Stored data
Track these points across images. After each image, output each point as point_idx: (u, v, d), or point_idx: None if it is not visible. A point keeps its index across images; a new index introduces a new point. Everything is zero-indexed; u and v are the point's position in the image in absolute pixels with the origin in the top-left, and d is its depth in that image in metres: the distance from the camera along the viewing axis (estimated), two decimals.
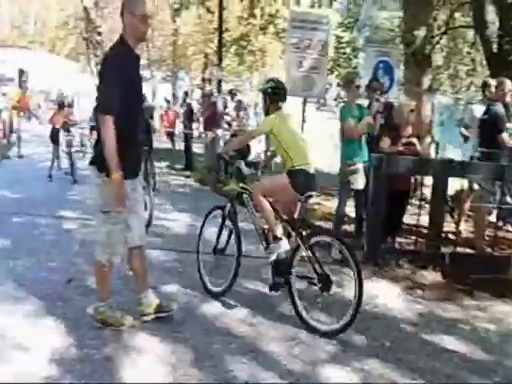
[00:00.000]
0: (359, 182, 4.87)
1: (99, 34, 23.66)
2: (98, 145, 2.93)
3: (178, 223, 6.26)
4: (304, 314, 3.39)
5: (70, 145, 10.01)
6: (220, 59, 9.90)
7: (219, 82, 9.67)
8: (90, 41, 23.84)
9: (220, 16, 10.27)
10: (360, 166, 4.92)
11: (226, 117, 9.55)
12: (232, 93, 10.95)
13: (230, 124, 9.31)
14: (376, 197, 4.72)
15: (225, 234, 3.96)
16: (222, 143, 9.45)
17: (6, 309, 3.38)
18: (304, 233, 3.57)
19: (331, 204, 7.74)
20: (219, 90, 9.63)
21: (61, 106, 12.09)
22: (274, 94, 3.83)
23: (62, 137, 10.09)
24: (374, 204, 4.74)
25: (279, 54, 17.01)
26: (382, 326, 3.56)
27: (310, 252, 3.37)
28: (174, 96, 26.32)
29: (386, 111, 5.35)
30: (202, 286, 3.97)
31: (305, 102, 7.37)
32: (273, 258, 3.59)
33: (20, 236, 5.20)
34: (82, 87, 37.66)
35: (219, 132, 9.32)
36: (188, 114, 10.99)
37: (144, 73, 39.73)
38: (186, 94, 11.54)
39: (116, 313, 3.22)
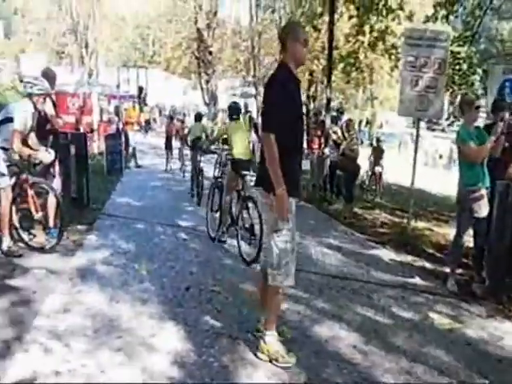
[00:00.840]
0: (483, 209, 4.55)
1: (210, 53, 25.09)
2: (262, 165, 3.04)
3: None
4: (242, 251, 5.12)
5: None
6: (329, 77, 9.91)
7: (328, 101, 9.68)
8: (202, 60, 25.31)
9: (331, 33, 10.30)
10: (484, 192, 4.61)
11: (333, 135, 9.52)
12: (339, 111, 10.91)
13: (336, 143, 9.27)
14: (501, 226, 4.40)
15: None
16: (328, 162, 9.46)
17: (135, 310, 3.68)
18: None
19: (443, 230, 7.37)
20: (328, 109, 9.64)
21: (171, 118, 13.83)
22: (230, 110, 6.12)
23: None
24: (498, 234, 4.41)
25: (387, 71, 16.63)
26: (508, 369, 3.28)
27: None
28: None
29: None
30: (313, 307, 3.99)
31: (418, 122, 7.10)
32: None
33: (142, 242, 5.62)
34: (192, 102, 40.38)
35: (326, 151, 9.32)
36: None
37: (250, 89, 41.29)
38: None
39: (281, 347, 3.11)
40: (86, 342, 3.13)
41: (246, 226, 5.43)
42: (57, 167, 5.26)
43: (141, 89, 34.54)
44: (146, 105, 32.31)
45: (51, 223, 5.22)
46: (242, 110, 12.36)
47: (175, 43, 25.32)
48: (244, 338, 3.36)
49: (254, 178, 3.36)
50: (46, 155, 4.69)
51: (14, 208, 4.66)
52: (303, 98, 28.47)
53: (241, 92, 45.73)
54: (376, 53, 13.50)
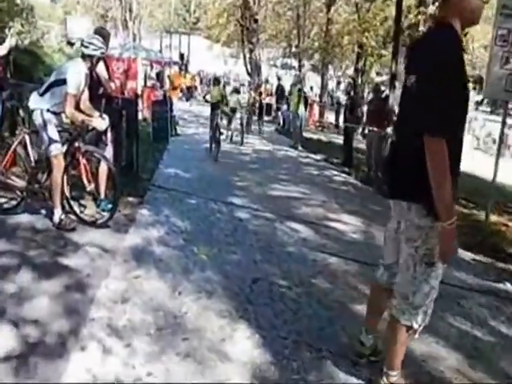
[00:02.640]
0: None
1: (256, 21, 24.06)
2: (412, 173, 2.17)
3: (351, 227, 5.74)
4: None
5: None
6: (397, 48, 9.01)
7: (394, 76, 8.82)
8: (247, 28, 24.33)
9: (399, 3, 9.36)
10: None
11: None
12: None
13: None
14: None
15: None
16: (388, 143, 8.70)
17: (201, 304, 3.22)
18: None
19: None
20: (392, 85, 8.80)
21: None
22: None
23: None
24: None
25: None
26: None
27: None
28: (323, 87, 25.92)
29: None
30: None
31: (506, 105, 6.26)
32: None
33: (197, 221, 5.16)
34: (234, 71, 39.62)
35: (389, 131, 8.55)
36: (350, 108, 10.38)
37: (291, 61, 40.05)
38: (352, 87, 10.84)
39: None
40: (149, 343, 2.69)
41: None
42: (109, 134, 4.80)
43: (182, 56, 34.06)
44: (187, 72, 31.82)
45: (102, 194, 4.82)
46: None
47: (220, 10, 24.37)
48: (328, 350, 2.84)
49: None
50: (100, 122, 4.22)
51: (65, 177, 4.24)
52: (351, 71, 27.37)
53: (281, 63, 44.63)
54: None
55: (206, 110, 15.01)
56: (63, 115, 4.12)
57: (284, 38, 28.74)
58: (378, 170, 9.09)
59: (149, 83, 18.10)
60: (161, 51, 29.13)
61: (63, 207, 4.35)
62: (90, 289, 3.22)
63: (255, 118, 22.06)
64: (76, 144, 4.18)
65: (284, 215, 5.86)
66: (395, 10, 9.41)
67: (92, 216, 4.61)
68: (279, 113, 18.70)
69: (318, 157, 11.85)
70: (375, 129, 9.35)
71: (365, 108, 24.68)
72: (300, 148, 12.88)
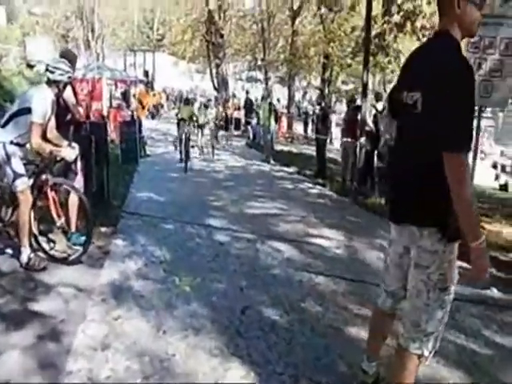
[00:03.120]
0: None
1: (221, 36, 24.11)
2: (424, 195, 2.05)
3: (333, 243, 5.62)
4: None
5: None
6: (367, 58, 9.00)
7: (365, 85, 8.83)
8: (212, 43, 24.33)
9: (369, 6, 9.37)
10: None
11: (368, 125, 8.74)
12: (376, 98, 10.01)
13: (370, 133, 8.53)
14: None
15: None
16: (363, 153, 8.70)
17: (188, 343, 2.99)
18: None
19: (500, 227, 6.66)
20: (364, 94, 8.81)
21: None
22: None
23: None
24: None
25: None
26: None
27: None
28: (290, 98, 26.05)
29: None
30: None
31: (479, 111, 6.32)
32: None
33: (175, 248, 4.92)
34: (200, 87, 39.48)
35: (362, 140, 8.55)
36: (322, 118, 10.35)
37: (256, 74, 40.23)
38: (322, 97, 10.82)
39: None
40: None
41: None
42: (79, 163, 4.54)
43: (147, 73, 33.70)
44: (152, 89, 31.44)
45: (73, 227, 4.54)
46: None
47: (184, 26, 24.31)
48: (328, 383, 2.68)
49: None
50: (69, 151, 3.96)
51: (32, 212, 3.95)
52: (317, 82, 27.66)
53: (246, 76, 44.78)
54: (403, 34, 12.64)
55: (174, 128, 14.82)
56: (28, 146, 3.84)
57: (249, 52, 28.81)
58: (354, 179, 9.07)
59: (114, 103, 17.73)
60: (125, 70, 28.74)
61: (31, 245, 4.05)
62: (65, 336, 2.95)
63: (224, 132, 22.03)
64: (43, 176, 3.91)
65: (264, 234, 5.70)
66: (365, 20, 9.47)
67: (63, 252, 4.32)
68: (249, 127, 18.63)
69: (291, 169, 11.79)
70: (349, 139, 9.36)
71: (333, 118, 25.03)
72: (272, 161, 12.79)
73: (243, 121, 21.20)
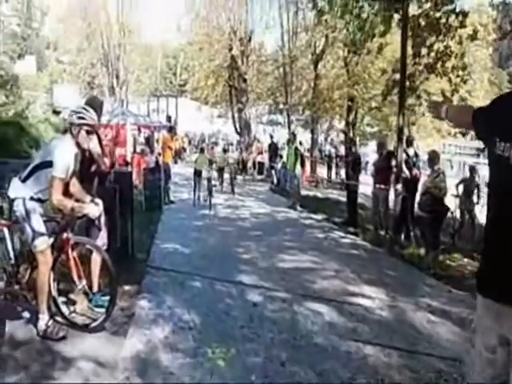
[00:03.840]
0: None
1: (244, 80, 24.38)
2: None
3: (376, 303, 5.11)
4: None
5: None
6: (402, 101, 8.67)
7: (401, 130, 8.49)
8: (235, 87, 24.59)
9: (403, 48, 9.12)
10: None
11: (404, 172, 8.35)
12: (407, 141, 9.63)
13: (404, 181, 8.16)
14: None
15: None
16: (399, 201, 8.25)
17: None
18: None
19: None
20: (400, 139, 8.45)
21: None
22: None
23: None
24: None
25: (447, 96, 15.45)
26: None
27: None
28: (313, 141, 25.89)
29: None
30: None
31: None
32: None
33: (205, 310, 4.48)
34: (222, 131, 39.92)
35: (399, 188, 8.10)
36: (353, 164, 9.99)
37: (277, 117, 40.47)
38: (353, 142, 10.47)
39: None
40: None
41: None
42: (103, 218, 4.20)
43: (169, 118, 34.25)
44: (175, 134, 31.79)
45: (95, 287, 4.17)
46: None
47: (208, 71, 24.68)
48: None
49: None
50: (93, 208, 3.62)
51: (51, 274, 3.60)
52: (341, 125, 27.54)
53: (267, 119, 45.18)
54: (435, 76, 12.30)
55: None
56: (49, 203, 3.53)
57: (271, 96, 29.01)
58: (388, 228, 8.57)
59: (138, 149, 17.78)
60: (148, 115, 29.23)
61: (49, 308, 3.68)
62: None
63: (248, 177, 21.86)
64: (64, 235, 3.57)
65: (300, 293, 5.22)
66: (400, 62, 9.22)
67: (84, 315, 3.93)
68: (273, 171, 18.37)
69: (319, 217, 11.34)
70: (382, 186, 8.94)
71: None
72: (299, 208, 12.37)
73: (267, 165, 21.01)
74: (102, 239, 4.19)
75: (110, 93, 35.01)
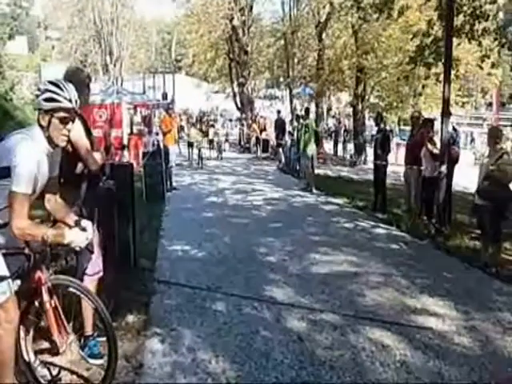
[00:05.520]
0: None
1: (246, 53, 22.88)
2: None
3: (448, 324, 4.02)
4: None
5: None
6: (449, 69, 7.38)
7: (447, 101, 7.21)
8: (237, 61, 23.10)
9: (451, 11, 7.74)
10: None
11: (429, 146, 7.17)
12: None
13: (433, 155, 7.01)
14: None
15: None
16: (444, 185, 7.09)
17: None
18: None
19: None
20: (444, 113, 7.17)
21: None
22: None
23: None
24: None
25: (476, 63, 14.08)
26: None
27: None
28: (317, 116, 24.49)
29: None
30: None
31: None
32: None
33: (236, 350, 3.37)
34: (220, 107, 38.41)
35: (443, 169, 6.93)
36: (382, 142, 8.77)
37: (274, 91, 38.96)
38: (381, 117, 9.20)
39: None
40: None
41: None
42: (95, 238, 3.03)
43: (166, 95, 32.71)
44: (174, 112, 30.31)
45: (88, 329, 3.05)
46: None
47: (206, 44, 23.10)
48: None
49: None
50: (76, 235, 2.40)
51: (22, 331, 2.46)
52: (349, 97, 26.08)
53: (264, 94, 43.48)
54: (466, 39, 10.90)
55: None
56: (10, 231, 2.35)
57: (274, 69, 27.45)
58: (433, 217, 7.41)
59: (135, 130, 16.52)
60: (144, 92, 27.76)
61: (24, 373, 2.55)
62: None
63: (252, 155, 20.66)
64: (37, 275, 2.41)
65: (351, 314, 4.11)
66: (445, 21, 7.86)
67: (74, 372, 2.82)
68: (280, 150, 17.12)
69: (340, 201, 10.19)
70: (414, 167, 7.76)
71: (367, 135, 23.41)
72: (315, 191, 11.21)
73: (272, 143, 19.75)
74: (94, 266, 3.05)
75: (104, 71, 33.42)
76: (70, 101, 2.39)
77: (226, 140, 25.11)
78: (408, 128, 31.80)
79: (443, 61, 7.81)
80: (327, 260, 5.77)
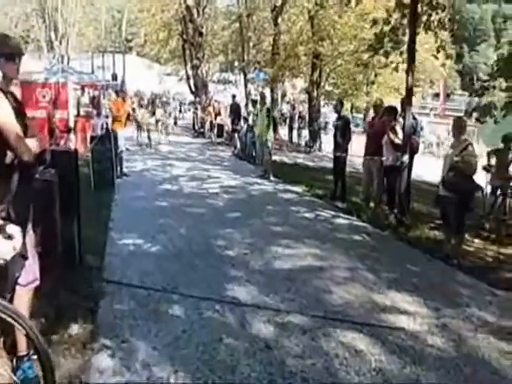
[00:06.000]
0: None
1: (200, 34, 22.10)
2: None
3: (419, 322, 3.83)
4: None
5: None
6: (413, 56, 7.18)
7: (410, 90, 7.03)
8: (191, 43, 22.28)
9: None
10: None
11: (391, 135, 7.04)
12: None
13: (394, 145, 6.91)
14: None
15: None
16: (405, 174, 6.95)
17: None
18: None
19: None
20: (409, 101, 6.98)
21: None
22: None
23: None
24: None
25: (432, 51, 14.14)
26: None
27: None
28: (273, 101, 24.16)
29: None
30: None
31: None
32: None
33: (197, 363, 3.00)
34: (172, 90, 37.27)
35: (405, 159, 6.79)
36: (342, 129, 8.54)
37: (228, 75, 38.25)
38: (341, 104, 8.94)
39: None
40: None
41: None
42: (30, 240, 2.54)
43: (115, 76, 31.27)
44: (123, 94, 29.01)
45: (22, 350, 2.58)
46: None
47: (159, 24, 22.09)
48: None
49: None
50: (1, 246, 1.93)
51: None
52: (305, 84, 25.88)
53: (217, 78, 42.68)
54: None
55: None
56: None
57: (228, 52, 26.79)
58: (394, 206, 7.29)
59: (82, 111, 15.53)
60: (93, 72, 26.35)
61: None
62: None
63: (206, 140, 20.10)
64: None
65: (320, 315, 3.83)
66: (410, 9, 7.65)
67: None
68: (236, 135, 16.67)
69: (299, 189, 9.94)
70: (375, 157, 7.61)
71: (321, 121, 23.34)
72: (272, 178, 10.91)
73: (227, 128, 19.25)
74: (28, 274, 2.56)
75: (48, 48, 31.44)
76: None
77: (175, 123, 24.47)
78: (360, 116, 32.37)
79: (407, 49, 7.62)
80: (290, 253, 5.47)
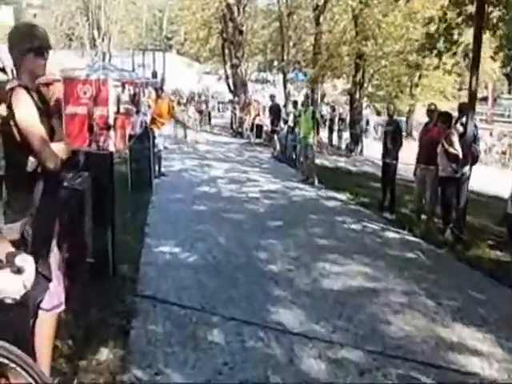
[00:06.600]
0: None
1: (241, 32, 21.78)
2: None
3: (496, 367, 3.27)
4: None
5: None
6: (478, 58, 6.55)
7: (473, 95, 6.36)
8: (231, 41, 21.99)
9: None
10: None
11: (451, 149, 6.38)
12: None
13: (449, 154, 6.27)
14: None
15: None
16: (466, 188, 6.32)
17: None
18: None
19: None
20: (473, 107, 6.35)
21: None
22: None
23: None
24: None
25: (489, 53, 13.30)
26: None
27: None
28: (313, 102, 23.54)
29: None
30: None
31: None
32: None
33: None
34: (211, 88, 37.21)
35: (466, 170, 6.17)
36: (393, 136, 7.93)
37: (266, 75, 37.83)
38: (394, 107, 8.30)
39: None
40: None
41: None
42: (55, 258, 2.19)
43: (155, 74, 31.44)
44: (163, 92, 29.14)
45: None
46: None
47: (199, 22, 21.87)
48: None
49: None
50: (8, 282, 1.54)
51: None
52: (346, 85, 25.18)
53: (255, 77, 42.30)
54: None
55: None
56: None
57: (267, 52, 26.38)
58: (450, 222, 6.66)
59: (122, 108, 15.45)
60: (133, 70, 26.50)
61: None
62: None
63: (244, 140, 19.75)
64: None
65: (378, 351, 3.34)
66: (476, 6, 7.01)
67: None
68: (275, 136, 16.22)
69: (343, 196, 9.40)
70: (430, 166, 6.98)
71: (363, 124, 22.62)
72: (317, 183, 10.39)
73: (266, 128, 18.82)
74: (52, 298, 2.21)
75: (91, 45, 31.93)
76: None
77: (209, 121, 24.39)
78: (403, 119, 31.33)
79: (472, 49, 6.97)
80: (338, 271, 4.99)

## WORK TO BE COMPLETED:
Your task is to retype the entries verbatim, starting with the line that holds "40: (86, 342, 3.13)" and stopping after the line that holds "54: (376, 53, 13.50)".

## RESPONSE TO THIS EXERCISE:
40: (86, 342, 3.13)
41: (246, 226, 5.43)
42: (57, 167, 5.26)
43: (141, 89, 34.54)
44: (146, 105, 32.31)
45: (51, 223, 5.22)
46: (242, 110, 12.36)
47: (175, 43, 25.32)
48: (244, 338, 3.36)
49: (254, 178, 3.36)
50: (46, 155, 4.69)
51: (14, 208, 4.66)
52: (303, 98, 28.47)
53: (241, 92, 45.73)
54: (376, 53, 13.50)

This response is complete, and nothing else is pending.